I agree with you on this, but ... .

    John> To appreciate tla and use it well, you *have* to study the
    John> docs.

This depends on how you define "well", as "with great skill" or "with
great profit".  For example, I'd really like to get my advisees using
version control, even in a one-branch, straight-line fashion so I can
_show_ them (with diff) just how trivial the revisions they are making
are.  One session of abuse and torture should be enough to get most of
them to do the diffs themselves, first.  :-)  That's "well" in the
sense of "with great profit."  But it requires only an arch-newbie
script and "tla commit", no study.  ("Bureaucratic secretary" would
also fit this scenario, as I implied to Tobias.)

On the other hand, I'd really like them to stop using the "three copy"
architecture that word processors have encouraged (write an intro,
copy it into the body, copy it into the conclusion, submit the draft).
But trying different styles requires that they see a profit to doing
so rather than stonewalling (they know from history that there will be
extremely strong pressure on me to accept any paper in the end), so
the cost of working on branches must be made very low, and the cost of
merging from one branch to another must also be low.

In this context you suggest CVS.  It _might_ do, but it has three big
demerits relative to Arch.  The first is that CVS is much worse at
branching.  The second is that it requires somebody to administer the
central repository.  (If there are write controls, surely this
requires admin intervention---a cvs-newbie script couldn't be
self-contained in the same way an arch-newbie script can, and should,
be.)  The third is that security among Japanese students is extremely
lax.[1]  I have to assume that people will have access to each other's
areas, and I don't want to think about whether that can cause problems
repository-wide and certainly want to avoid the security admin
headaches.  With personal repositories, there's no chance such
foolishness can take someone else's repository down.

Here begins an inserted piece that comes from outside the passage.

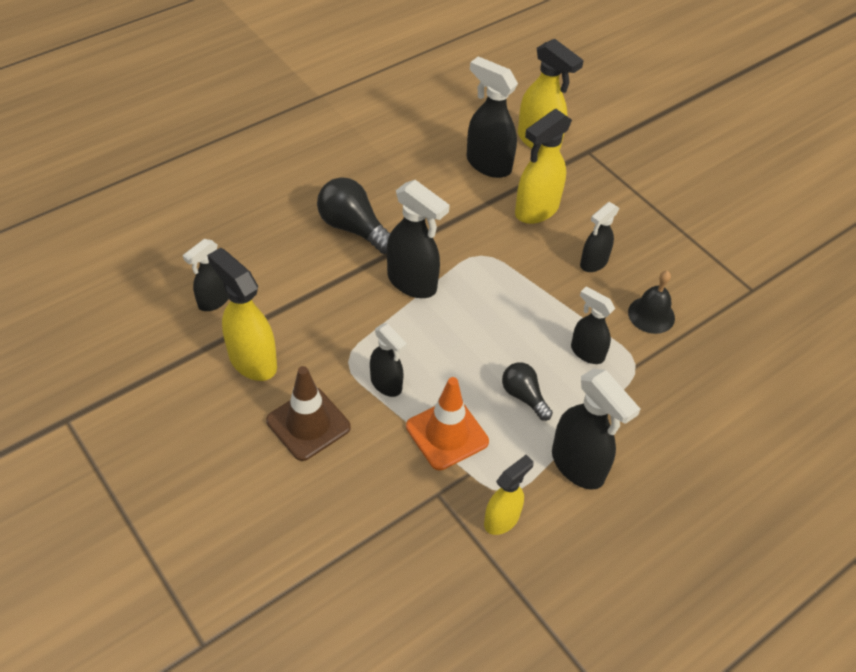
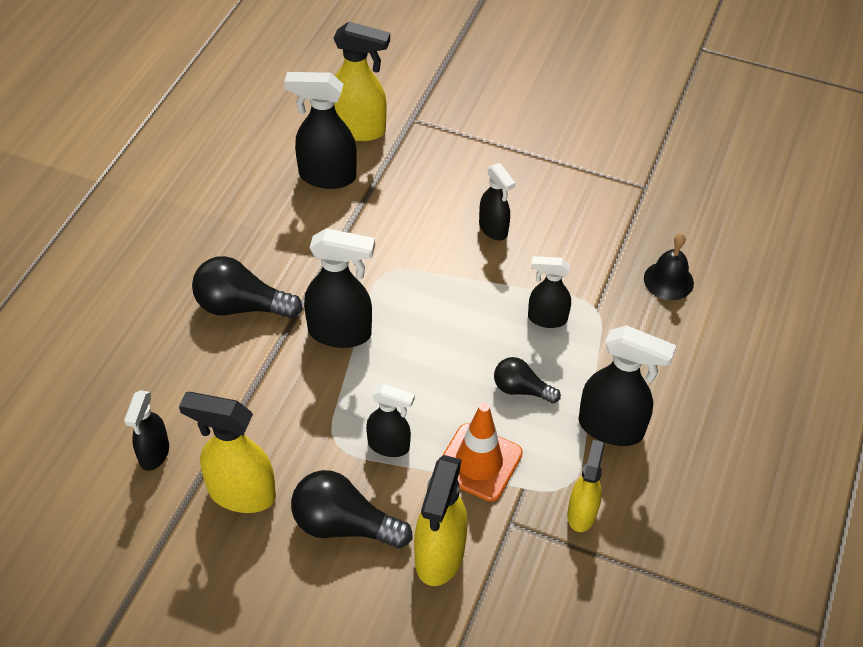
camera: 30 degrees left, 0 degrees up
(308, 424) = (344, 525): brown traffic cone -> black light bulb
(536, 210) = (405, 202): yellow spray bottle -> yellow spray bottle (439, 556)
(593, 263) = (493, 229): black spray bottle -> black spray bottle turned 45 degrees counterclockwise
(651, 315) = (577, 254): black bell -> black bell (668, 280)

There's a fourth possible merit to Arch, which is the ease of sharing
in the "if you like it, pull address@hidden/c-b-v-p-NN" style of interchange
which is acutely visible on all the arch channels.  That depends on
whether my students are doing closely related topics and doing a lot
of computation or not (papers must be original, programs may be shared
according to departmental standards), so I don't know whether it will
be meaningful in the long run.

Of course this last does absolutely require them to "appreciate tla
and use it well" (== skillfully), but they could (I'd hope) "grow
into" that appreciation.[2]

So I'm of two minds.  Basically, I'm an elitist bastard by temperament
(cf. http://turnbull.sk.tsukuba.ac.jp/Tools/Attitude/elitism.html),
but in practice _wide diffusion_ of certain tools is often far more
beneficial than the damage caused by even widespread less-than-elite
use of those tools can offset.


Footnotes: 
[1]  Many of those I've asked have given their administrative password
(which allows them to access grades and request transcripts) to
someone else, and most have given their file share password to someone
else (it's the foolproof way to create an audit trail faking execution
of homework programs; I have no idea how many faculty are fooled...).

[2]  However, I can imagine that protocol being formalized, so that a
script or GUI implementing it as a standard could be written.

-- 
Institute of Policy and Planning Sciences     http://turnbull.sk.tsukuba.ac.jp
University of Tsukuba                    Tennodai 1-1-1 Tsukuba 305-8573 JAPAN
               Ask not how you can "do" free software business;
              ask what your business can "do for" free software.